On Wednesday, McCullough asked about the discrepancies between Scanlan’s previous statements to the inquiry and her testimony. 

Scanlan responded that the interview last fall was the first time she went back and relived the morning of the shootings. 

“I’d never looked at my notes, I’d never looked at emails, I was off pure recall,” Scanlan testified. 

She said she does believe the RCMP “ought to learn from” the incident. 

‘Raw emotion’ in earlier interviews

It was only after the second interview that she reviewed the timeline of her team’s actions and other people’s comments to the commission, she testified. 

Before her testimony concluded, the Department of Justice asked the commission if Scanlan could make a final comment. 

Addressing the hearing room in Truro, N.S., Scanlan said she wanted to apologize.

“I just want people to know that there’s not a day that goes by that I don’t wake up and think about the victims and their families and their kids,” she said. “Know that the delivery, or how I came across in … my interviews was just raw emotion and I didn’t even understand where this was going to end up.” 
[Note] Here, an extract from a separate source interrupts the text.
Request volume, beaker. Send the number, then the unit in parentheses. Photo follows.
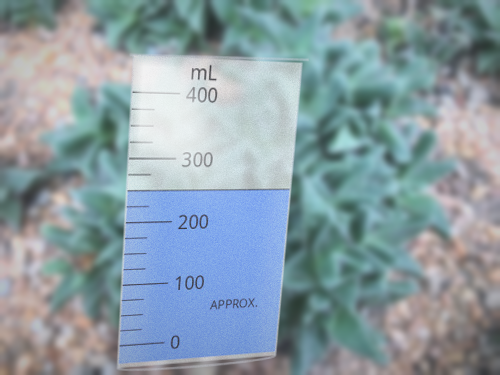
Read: 250 (mL)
In her interviews with the commission, Scanlan echoed the concerns raised by other managers who said broadcasting the information about the replica cruiser via an alert would have led to vigilante justice.

“You would have more dead police officers, because this is rural policing,” she said. “People handle shit themselves. So, you know, I had a member call me and they were petrified to be on the road. They thought that they were going to get killed because of it being public that it was a police officer.”
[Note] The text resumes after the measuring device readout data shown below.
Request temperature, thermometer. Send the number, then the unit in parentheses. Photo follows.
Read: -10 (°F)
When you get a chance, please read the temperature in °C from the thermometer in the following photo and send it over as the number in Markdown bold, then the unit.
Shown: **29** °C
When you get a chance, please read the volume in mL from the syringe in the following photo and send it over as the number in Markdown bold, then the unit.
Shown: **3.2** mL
When asked about whether she stood behind those comments on Wednesday, Scanlan said she did because she’d been picturing her grandfather.

“Rural Nova Scotia, hunter, access to guns. I can tell you he likely would’ve,” she said before trailing off. She said she didn’t have any anecdotal evidence but believes that mentality exists. 

Twitter considered best practice

In both her previous inquiry interviews, Scanlan said messages sent via Twitter were the only reliable way to communicate with the public during an emergency event. 

“We’ve always communicated on social media,” she said. “It’s been a best practice; it’s been defined as a best practice, and show me a better practice in policing. There isn’t one.”

Scanlan testified that even though she personally doesn’t have a Twitter account, it’s still the best form of social media to get out a message quickly because it can be amplified by people sharing posts and media organizations reporting on them. 

She said going forward, it may be best for the RCMP to choose between media releases, Facebook and Twitter as a way to communicate to avoid missed or inconsistent information. 

MacCallum is also expected to testify today regarding decisions around public communications.